Today’s Chromebook market is filled with lots of “me too” products. Essentially, most of your Chromebook options use similar processors, generally have 11- or 13-inch displays and are relatively inexpensive.
Dell’s Chromebook 13 stands out from the crowd, however, provided you’re willing to pay a little premium to get a crisp view from nearly any angle on this well built laptop.
The starting price for a Dell Chromebook 13 is $399 but the unit loaned to me by Dell costs $429. The only difference is that the base model includes 2 GB of memory while the extra $30 doubles the memory. It’s well worth splurging for 4 GB of memory on any Chromebook.
These are are the other specifications shared by both models:
- A dual-core Intel Celeron 3205U processor clocked at 1.5 GHz
- 16 GB solid-state drive
- 13.3-inch IPS display with 1920 x 1080 resolution
- Dual band 802.11ac Wi-Fi and Bluetooth 4.0 LE
- 1 USB 3.0 port, 1 USB 2.0 port, and a full sized HDMI 1.4 interface
- Integrated web-cam, microphone and stereo speakers
- 67 WHr battery expected to run for 12 hours on a charge
Dell offers additional configurations ranging from $529 to $649 that add a touchscreen, up to 8 GB of memory and an Intel Core i3 processor. I’ve been quite content with the $429 model, however.
It’s not the fastest Chromebook around — that would be the Chromebook Pixel LS — but the Dell unit easily handles most of the tasks I threw at it, ranging from watching 1080p videos to daily writing and research.
Still, the Dell Chromebook 13 with Intel Celeron processor holds its own. I could easily live with this performance on a daily basis although I’m a bit spoiled by my Chromebook Pixel with its Intel Core i5 chip that tops 23,000 in the Octane test. Of course, that laptop is more than twice the price of the Dell.
Where the Dell really shines is in the build quality, screen and trackpad. Indeed, I’d say Dell’s Chromebook 13 rivals the more expensive Chromebook Pixel in those areas.
The backlit keys are a bit small — surprising for a 13-inch laptop — but the trackpad is stellar. Dell chose to use glass for the Precision Trackpad, making for a buttery smooth experience; helpful since the laptop doesn’t have a touchscreen.
As far as the overall build quality; it’s impressive. The chassis is made from aluminum and magnesium while the display is backed by a carbon fiber soft-touch finish. There’s little plastic involved here; something you typically find on $200 to $300 Chromebooks. Fit an finish are excellent, making the Dell Chromebook 13 feel more expensive than it really is.
And then there’s the display. Full brightness is way too much for my eyes, so I’ve been able to dim the screen to 50 percent all the time. The 1920 x 1080 IPS panel looks good from all angles and I like the choice of matte finish over glossy.
I set ChromeOS to scale everything up 125 percent; that’s great for text on a FullHD screen but the elements of ChromeOS — the taskbar and menus for example — don’t scale up.

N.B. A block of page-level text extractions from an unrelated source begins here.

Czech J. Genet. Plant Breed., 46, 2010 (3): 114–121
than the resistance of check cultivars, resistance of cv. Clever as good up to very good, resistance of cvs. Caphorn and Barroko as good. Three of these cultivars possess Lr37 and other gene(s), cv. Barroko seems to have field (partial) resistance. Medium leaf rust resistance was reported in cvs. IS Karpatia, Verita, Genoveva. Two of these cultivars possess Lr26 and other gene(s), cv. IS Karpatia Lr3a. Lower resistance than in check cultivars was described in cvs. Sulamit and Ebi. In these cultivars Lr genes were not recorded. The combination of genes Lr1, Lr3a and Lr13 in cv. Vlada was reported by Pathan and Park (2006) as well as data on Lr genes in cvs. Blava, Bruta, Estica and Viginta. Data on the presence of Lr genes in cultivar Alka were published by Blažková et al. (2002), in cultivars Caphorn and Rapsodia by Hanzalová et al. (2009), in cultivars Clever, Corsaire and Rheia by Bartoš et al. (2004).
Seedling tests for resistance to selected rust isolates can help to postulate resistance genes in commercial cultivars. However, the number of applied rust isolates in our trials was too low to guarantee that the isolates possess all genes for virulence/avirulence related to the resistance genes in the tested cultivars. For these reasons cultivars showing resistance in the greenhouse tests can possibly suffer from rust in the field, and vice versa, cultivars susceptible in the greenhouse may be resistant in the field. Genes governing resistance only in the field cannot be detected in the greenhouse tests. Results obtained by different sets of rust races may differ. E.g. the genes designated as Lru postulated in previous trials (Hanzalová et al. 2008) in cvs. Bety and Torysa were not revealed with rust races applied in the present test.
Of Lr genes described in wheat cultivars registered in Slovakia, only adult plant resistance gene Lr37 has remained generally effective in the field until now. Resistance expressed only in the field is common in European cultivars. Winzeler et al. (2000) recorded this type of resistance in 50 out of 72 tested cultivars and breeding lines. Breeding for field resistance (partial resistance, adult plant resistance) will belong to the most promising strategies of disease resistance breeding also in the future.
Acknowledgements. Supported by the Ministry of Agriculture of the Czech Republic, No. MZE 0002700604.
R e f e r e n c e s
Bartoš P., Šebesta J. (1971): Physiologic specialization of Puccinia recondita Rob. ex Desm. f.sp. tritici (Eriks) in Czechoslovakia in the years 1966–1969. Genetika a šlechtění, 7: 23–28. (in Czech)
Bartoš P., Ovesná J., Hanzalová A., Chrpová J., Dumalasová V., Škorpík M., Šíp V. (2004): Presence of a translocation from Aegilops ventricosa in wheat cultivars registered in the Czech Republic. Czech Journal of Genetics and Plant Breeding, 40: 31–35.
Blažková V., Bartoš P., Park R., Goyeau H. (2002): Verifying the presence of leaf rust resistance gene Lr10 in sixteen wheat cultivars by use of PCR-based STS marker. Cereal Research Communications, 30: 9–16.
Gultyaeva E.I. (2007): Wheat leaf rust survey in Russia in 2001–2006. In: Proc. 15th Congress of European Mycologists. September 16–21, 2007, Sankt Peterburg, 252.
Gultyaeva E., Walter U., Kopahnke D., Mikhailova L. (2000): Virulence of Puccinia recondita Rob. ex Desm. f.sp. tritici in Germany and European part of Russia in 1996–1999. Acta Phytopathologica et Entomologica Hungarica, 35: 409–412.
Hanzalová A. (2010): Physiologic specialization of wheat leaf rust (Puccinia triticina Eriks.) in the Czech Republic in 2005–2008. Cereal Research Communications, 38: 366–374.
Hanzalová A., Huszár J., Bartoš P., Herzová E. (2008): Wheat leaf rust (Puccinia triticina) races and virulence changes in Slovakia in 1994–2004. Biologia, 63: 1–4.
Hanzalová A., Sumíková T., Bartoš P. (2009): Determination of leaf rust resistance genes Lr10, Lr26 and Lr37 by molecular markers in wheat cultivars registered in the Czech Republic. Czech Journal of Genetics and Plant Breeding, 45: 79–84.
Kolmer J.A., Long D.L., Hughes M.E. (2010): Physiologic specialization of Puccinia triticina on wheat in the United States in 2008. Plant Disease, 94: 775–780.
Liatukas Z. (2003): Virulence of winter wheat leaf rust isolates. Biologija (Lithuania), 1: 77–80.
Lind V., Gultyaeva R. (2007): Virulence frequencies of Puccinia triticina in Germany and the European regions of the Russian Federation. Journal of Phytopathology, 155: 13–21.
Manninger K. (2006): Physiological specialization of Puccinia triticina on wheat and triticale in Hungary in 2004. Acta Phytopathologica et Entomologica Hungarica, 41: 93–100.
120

Dell claims 12 hours of run-time on a charge and I’d say that’s about right in my usage over the past few weeks. Depending on what you do, you could be hard on the battery but it should still last 9 to 10 hours; more than enough for getting around during the day.
That brings up my one minor issue with the Dell Chromebook 13: It’s a bit heavy weighing in at 3.23 pounds. It’s not terrible to carry the laptop around but that’s on the high side for my tastes.
You could get a higher performing and lighter Chromebook for less — some models offer Core i3 processors for under $400. However, you’d be sacrificing one or more other things, such as display resolution or build quality. If I were in the market for a new ChromeOS, the Dell Chromebook 13 would be at or near the top of my list based on the value for the price.